Unilever’s Dove Men+ Care has just released its Super Bowl XLIX spot, and get ready to snivel. It’s 60 seconds of sweet snippets of the tiny acts of heroism dads perform for kids, rescuing them from monkey bars, tangled up T-shirts, and late-night automotive problems. Considering how closely it parallels the storyline previewed by Toyota for its Super Bowl ad, it’s looking like dads will leave the Big Game a winner, no matter what happens between the New England Patriots and Seattle Seahawks.
The Dove Men+Care spot is a slightly retooled version of its Father’s Day ad, and takes the brand’s men-are-softies positioning one step further, with a social media twist. In releasing the spot, Unilever says that “90% of men around the world say that their caring side is part of their masculinity and strength. Let’s acknowledge the caring side of men and celebrate their #RealStrength as a true sign of masculinity.”

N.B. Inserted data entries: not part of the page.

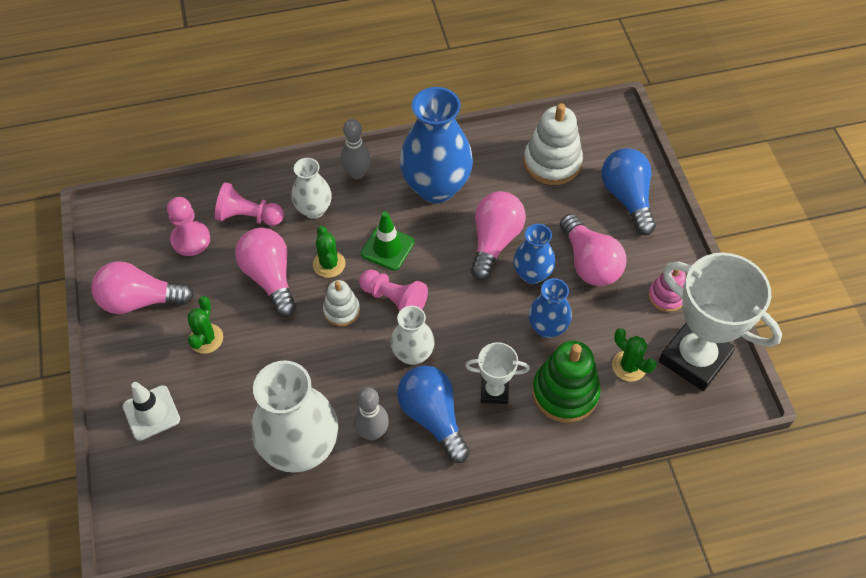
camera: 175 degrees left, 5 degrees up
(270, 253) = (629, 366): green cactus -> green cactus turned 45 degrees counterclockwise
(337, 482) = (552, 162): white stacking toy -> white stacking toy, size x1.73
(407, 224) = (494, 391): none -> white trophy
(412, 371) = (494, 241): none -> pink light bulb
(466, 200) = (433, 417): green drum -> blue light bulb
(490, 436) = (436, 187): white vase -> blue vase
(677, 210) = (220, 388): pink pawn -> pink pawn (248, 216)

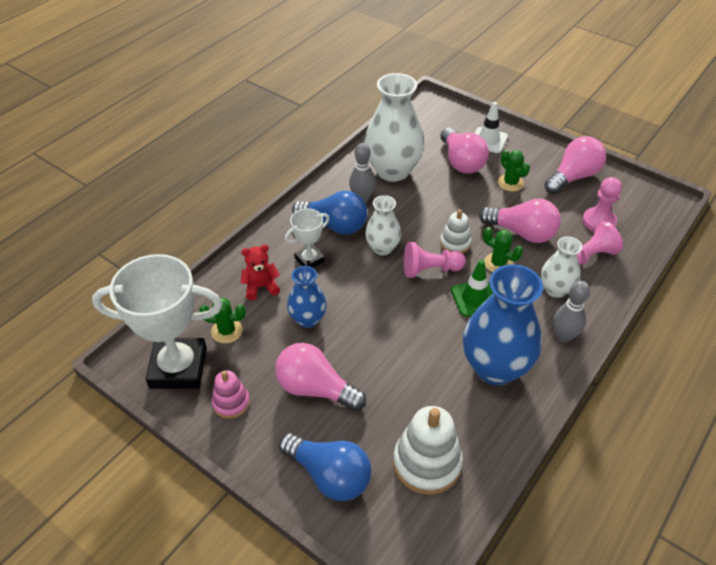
camera: 140 degrees right, 10 degrees down
(494, 241) = (405, 355): pink light bulb -> pink light bulb (461, 162)
(532, 274) = (353, 349): blue vase -> none
(565, 392) = (261, 287): green stacking toy -> red teddy bear

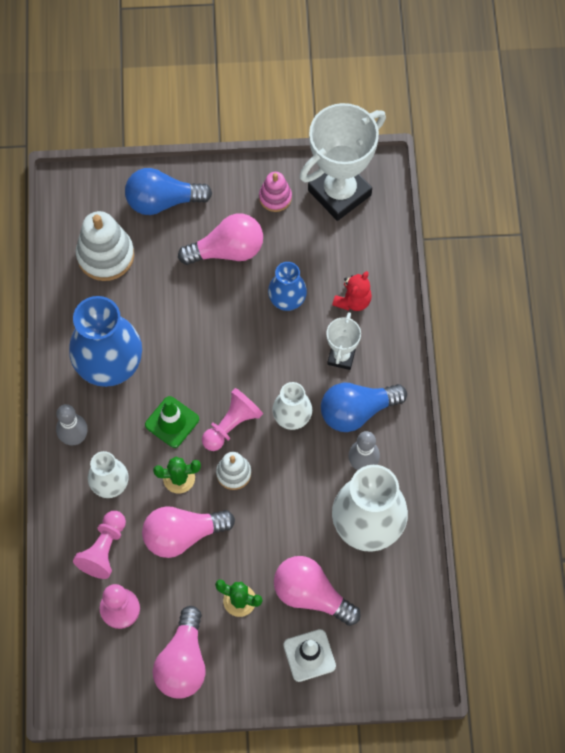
camera: 140 degrees right, 20 degrees up
(227, 331) = (337, 245): green cactus -> none

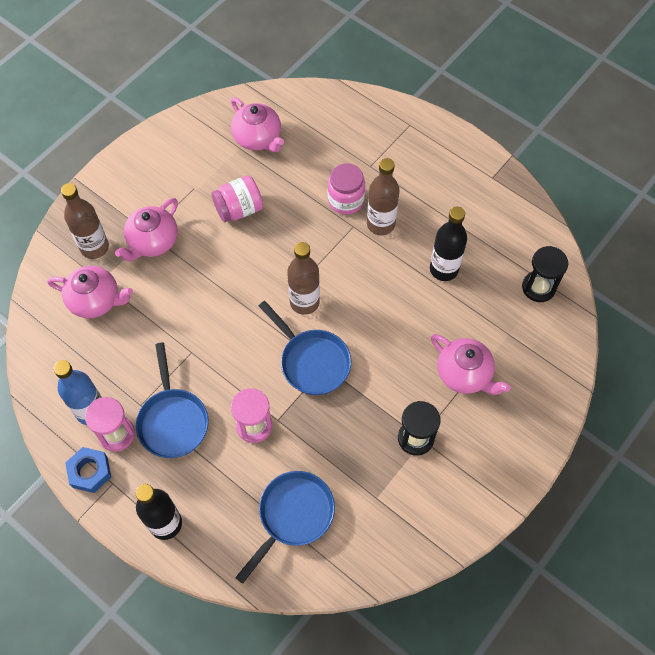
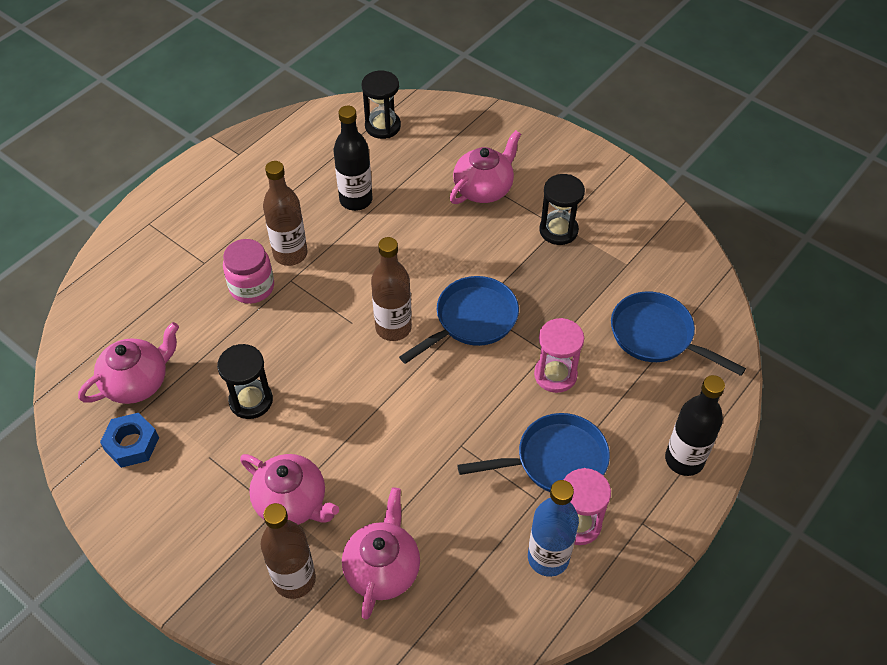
camera: 90 degrees left, 10 degrees down
(90, 472) = (631, 550): blue nut -> blue nut (132, 444)
(239, 209) = (251, 400): pink jar -> black hourglass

It follows a weekend of 60 All Pro Dad workshops around the country, in partnership with Dove Men+Care, Walmart’s Sam’s Club division and Family First. The All Pro Dad program, which has worked closely with NFL players and coaches, gives dads ideas about how to better connect with their kids.
And when you combine Dove and Toyota with the tone set last year by Cheerios (the reigning champion of awesome-Dad theater, what with last Super Bowl’s acclaimed Gracie, Canada’s clever #HowToDad and gay dads) and it’s safe to say fatherhood is having a moment — maybe even one as big as moms experienced from Procter & Gamble’s massive “Thank You, Mom,” linked to the Olympics.
“This has been building for some time, and it’s because marketers are finally understanding that it’s not so much what mom does or what dad does, but about how families operate,” says Missy Denja Maher, EVP of consumer brands at Edelman in Chicago. “Marketers are getting to be much more savvy about opening up their consideration set. They’re moving beyond this idea of dads as just some bumbling Homer Simpson types, and waking up to the idea that dads really are relevant.”
“Obviously, fatherhood has always been important,” says Darrin Gray, director of partnerships at Family First, “but what’s happening now is that lot of people are recognizing that fatherhood is essential. And, yes, there are lots of single moms out there doing a great job, but dads matter.” He says messages are also evolving to address the whole “messy ecosystem of fatherhood these days, single dads, divorced dads. They’re involved. They want to be competent fathers.”
Perhaps heightening the poignancy of these tender moments this year is that the NFL is struggling with the lingering ugliness of the Ray Rice domestic violence controversy, and the suspension of Adrian Peterson, one of its superstars, for child abuse.
Because of that, says Maher, who is also director of Edelman’s Modern Family Foresight, it’s clear that marketers are “being very careful, making sure the messages they put out there are sensitive, and family friendly.”